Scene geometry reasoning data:
*** Block opens ***
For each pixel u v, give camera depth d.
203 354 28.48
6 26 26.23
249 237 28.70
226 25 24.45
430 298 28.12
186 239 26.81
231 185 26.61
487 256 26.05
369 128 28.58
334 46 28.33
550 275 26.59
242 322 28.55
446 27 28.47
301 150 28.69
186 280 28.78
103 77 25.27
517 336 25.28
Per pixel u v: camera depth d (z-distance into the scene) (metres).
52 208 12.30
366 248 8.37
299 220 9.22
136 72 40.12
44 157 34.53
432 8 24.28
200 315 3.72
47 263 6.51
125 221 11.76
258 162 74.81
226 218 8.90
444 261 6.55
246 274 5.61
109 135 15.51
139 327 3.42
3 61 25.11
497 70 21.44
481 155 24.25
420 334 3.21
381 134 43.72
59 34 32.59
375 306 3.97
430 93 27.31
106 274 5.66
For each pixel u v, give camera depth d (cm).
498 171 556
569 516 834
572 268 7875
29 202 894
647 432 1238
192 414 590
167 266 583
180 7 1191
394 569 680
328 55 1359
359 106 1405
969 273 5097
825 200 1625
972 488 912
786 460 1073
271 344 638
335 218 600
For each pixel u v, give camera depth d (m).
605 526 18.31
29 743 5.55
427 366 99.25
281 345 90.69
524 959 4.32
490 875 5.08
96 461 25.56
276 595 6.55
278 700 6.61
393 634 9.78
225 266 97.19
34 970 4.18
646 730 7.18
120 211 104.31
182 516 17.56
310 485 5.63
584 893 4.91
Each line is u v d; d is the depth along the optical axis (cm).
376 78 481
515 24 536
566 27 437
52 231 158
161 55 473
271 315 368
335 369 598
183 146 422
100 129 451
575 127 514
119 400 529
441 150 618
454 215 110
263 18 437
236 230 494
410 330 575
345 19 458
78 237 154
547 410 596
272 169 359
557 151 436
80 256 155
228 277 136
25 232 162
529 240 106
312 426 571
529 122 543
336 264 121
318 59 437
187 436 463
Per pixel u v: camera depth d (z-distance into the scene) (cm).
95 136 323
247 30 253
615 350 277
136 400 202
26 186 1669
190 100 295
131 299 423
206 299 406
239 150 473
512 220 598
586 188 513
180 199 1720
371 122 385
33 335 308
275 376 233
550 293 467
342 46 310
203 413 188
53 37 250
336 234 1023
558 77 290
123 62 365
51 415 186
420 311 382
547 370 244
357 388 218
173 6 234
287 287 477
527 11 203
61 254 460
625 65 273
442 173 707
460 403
*** Block closes ***
Task item: Could you transcribe every entry exactly, without altering anything?

Answer box:
For each pixel u v, give camera depth d.
203 354 28.48
6 26 26.23
249 237 28.70
226 25 24.45
430 298 28.12
186 239 26.81
231 185 26.61
487 256 26.05
369 128 28.58
334 46 28.33
550 275 26.59
242 322 28.55
446 27 28.47
301 150 28.69
186 280 28.78
103 77 25.27
517 336 25.28
Per pixel u v: camera depth d (z-distance into the scene) (metres).
52 208 12.30
366 248 8.37
299 220 9.22
136 72 40.12
44 157 34.53
432 8 24.28
200 315 3.72
47 263 6.51
125 221 11.76
258 162 74.81
226 218 8.90
444 261 6.55
246 274 5.61
109 135 15.51
139 327 3.42
3 61 25.11
497 70 21.44
481 155 24.25
420 334 3.21
381 134 43.72
59 34 32.59
375 306 3.97
430 93 27.31
106 274 5.66
For each pixel u v, give camera depth d (cm).
498 171 556
569 516 834
572 268 7875
29 202 894
647 432 1238
192 414 590
167 266 583
180 7 1191
394 569 680
328 55 1359
359 106 1405
969 273 5097
825 200 1625
972 488 912
786 460 1073
271 344 638
335 218 600
For each pixel u v, give camera depth d (m).
605 526 18.31
29 743 5.55
427 366 99.25
281 345 90.69
524 959 4.32
490 875 5.08
96 461 25.56
276 595 6.55
278 700 6.61
393 634 9.78
225 266 97.19
34 970 4.18
646 730 7.18
120 211 104.31
182 516 17.56
310 485 5.63
584 893 4.91
Each line is u v d; d is the depth along the optical axis (cm).
376 78 481
515 24 536
566 27 437
52 231 158
161 55 473
271 315 368
335 369 598
183 146 422
100 129 451
575 127 514
119 400 529
441 150 618
454 215 110
263 18 437
236 230 494
410 330 575
345 19 458
78 237 154
547 410 596
272 169 359
557 151 436
80 256 155
228 277 136
25 232 162
529 240 106
312 426 571
529 122 543
336 264 121
318 59 437
187 436 463
Per pixel u v: camera depth d (z-distance into the scene) (cm).
95 136 323
247 30 253
615 350 277
136 400 202
26 186 1669
190 100 295
131 299 423
206 299 406
239 150 473
512 220 598
586 188 513
180 199 1720
371 122 385
33 335 308
275 376 233
550 293 467
342 46 310
203 413 188
53 37 250
336 234 1023
558 77 290
123 62 365
51 415 186
420 311 382
547 370 244
357 388 218
173 6 234
287 287 477
527 11 203
61 254 460
625 65 273
442 173 707
460 403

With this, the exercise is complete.